The CIRS instrument released this view of Enceladus. The image on the left is based on a model assuming a sub-solar temperature of 80 Kelvin, then cooling as you approach the terminator. The view on the left is the brightness temperatures actually measured by CIRS at wavelengths between 9 and 16.5 microns. The equatorial temperatures were as expected, again with temperatures around 75 Kelvin. Surface temperatures then cool to around 65 Kelvin as you approach the south polar region. However, in the south polar region, the temperature dramatically increases, to brightness temperatures of around 85 Kelvin, 15 degrees warmer than expected. The detector footprint at this distance was 25 km. Color temperatures from this data reveal small regions on the surface at well over 110 Kelvin.

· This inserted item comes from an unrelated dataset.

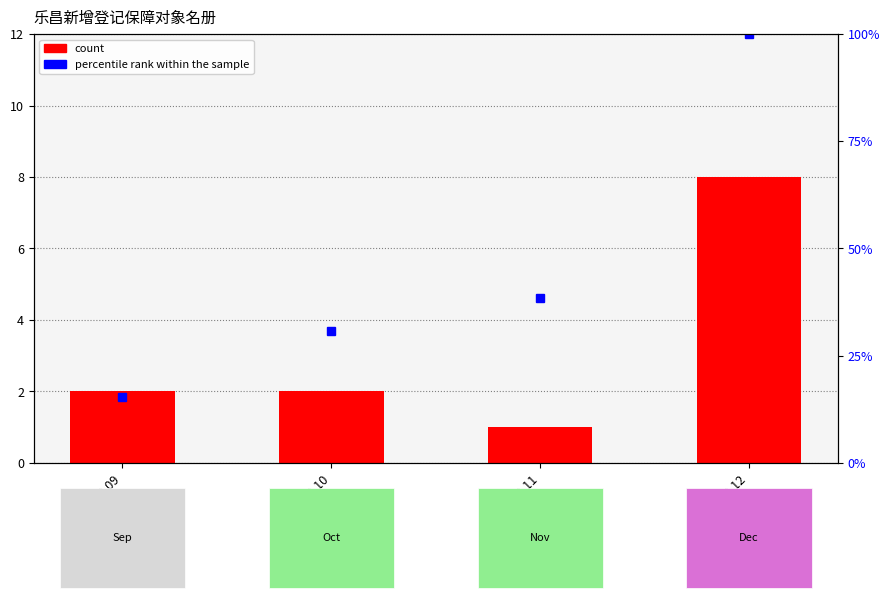

What are all the series names shown in the legend?

count, percentile rank within the sample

The temperatures found in the south polar terrain are too warm to be caused by heating from sunlight alone, though exotic sunlight-trapping processes have not been ruled out. This means that heat from Enceladus' interior is escaping in the south polar region. The temperature would also be warm enough to produce evaporation of water ice at the surface, consistent with UVIS and MAG measurements of a concentration of Enceladus' atmosphere in the region.
This data makes Enceladus only the third body in the solar system (including the Earth and Io) where heat escaping from the body's interior has been found.